***** MATERIAL SHOWN

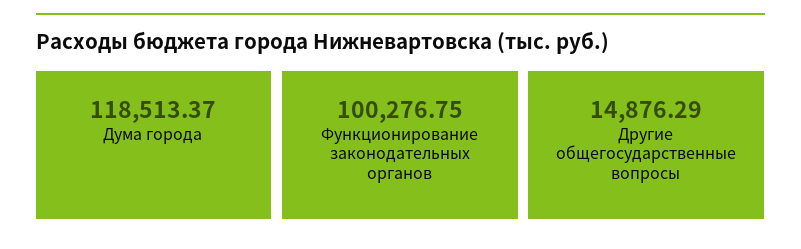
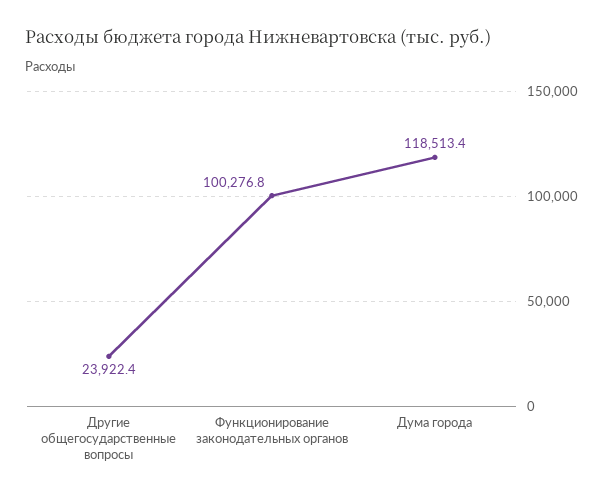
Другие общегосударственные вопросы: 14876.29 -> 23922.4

**********
***** MATERIAL SHOWN

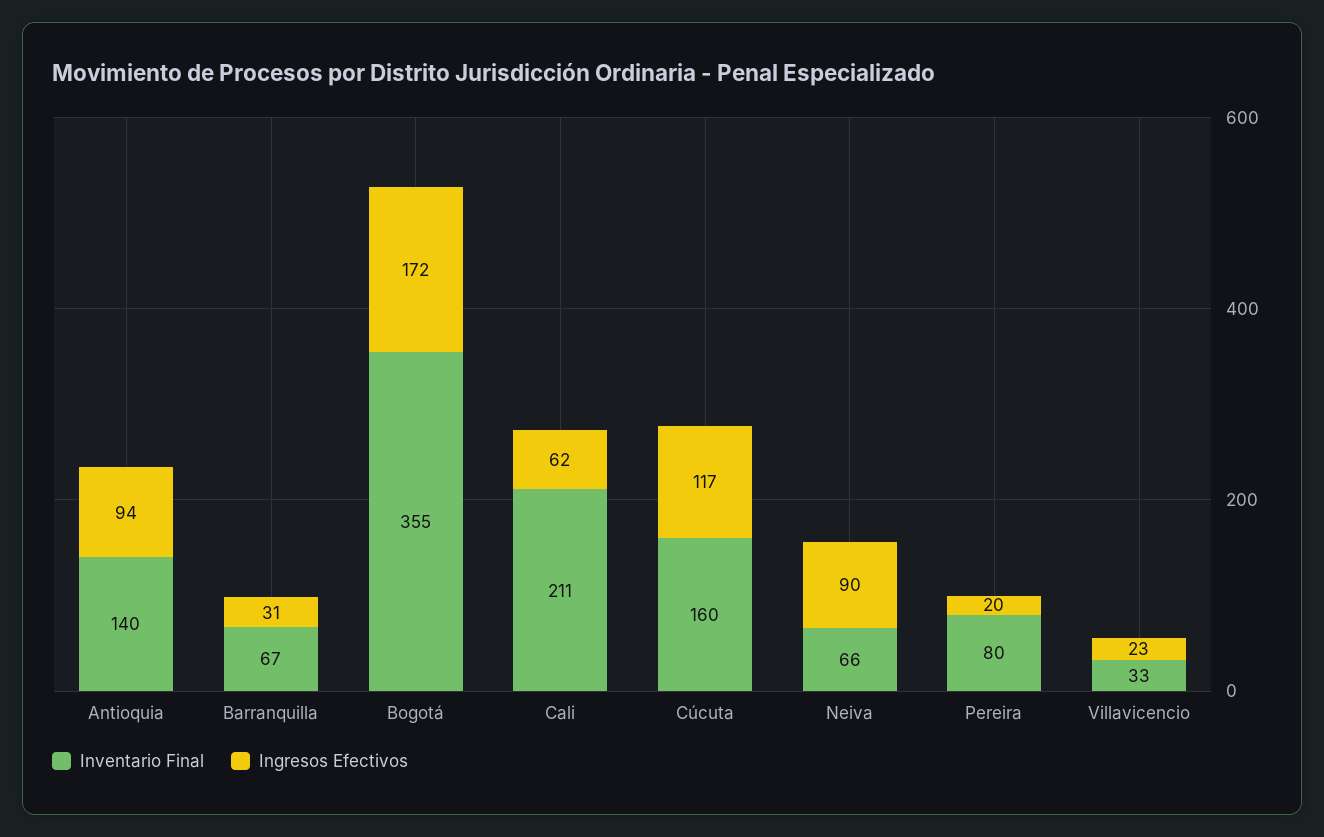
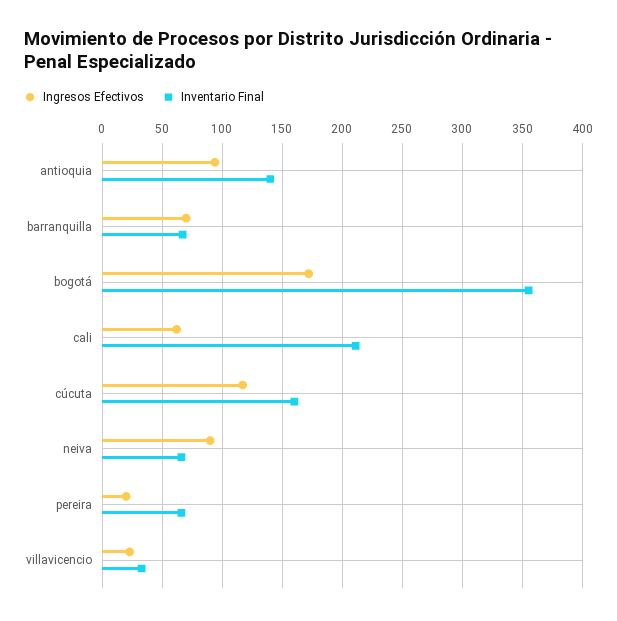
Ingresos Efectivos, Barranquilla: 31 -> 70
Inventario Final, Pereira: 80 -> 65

**********
***** MATERIAL SHOWN

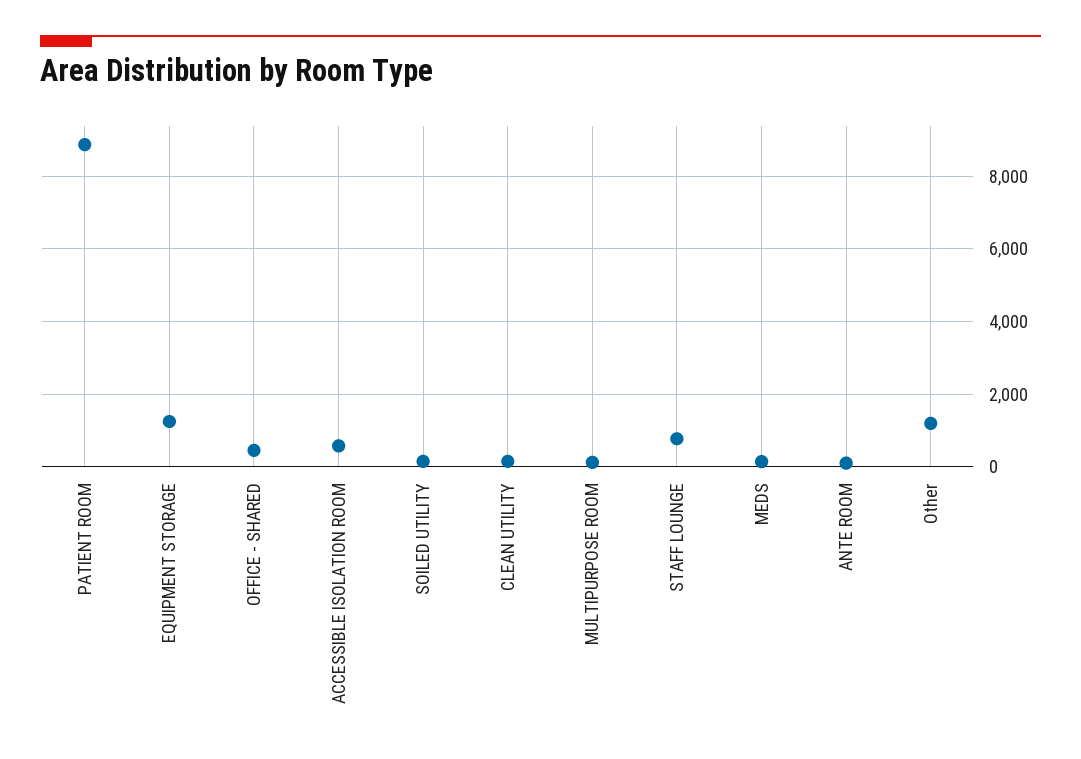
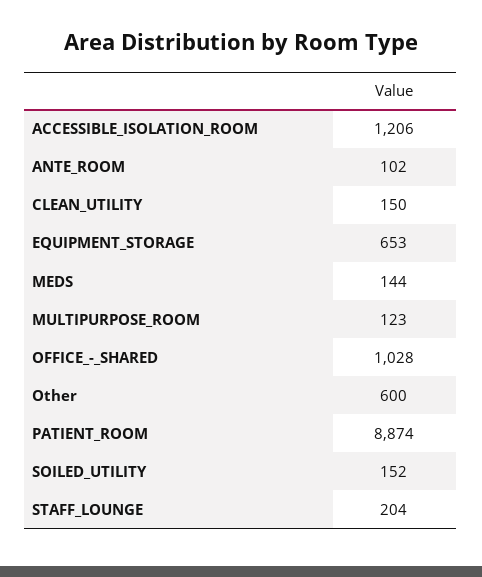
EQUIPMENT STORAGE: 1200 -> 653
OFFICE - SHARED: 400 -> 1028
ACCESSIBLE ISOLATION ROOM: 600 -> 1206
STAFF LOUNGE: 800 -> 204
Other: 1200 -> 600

**********

PROBLEM
Out of the data above, set down the lines from the one with "Ingresos Efectivos, Barranquilla: 31 -> 70" to the one with "Inventario Final, Pereira: 80 -> 65", both included, exactly as written and with no additions.

ANSWER BOX
Ingresos Efectivos, Barranquilla: 31 -> 70
Inventario Final, Pereira: 80 -> 65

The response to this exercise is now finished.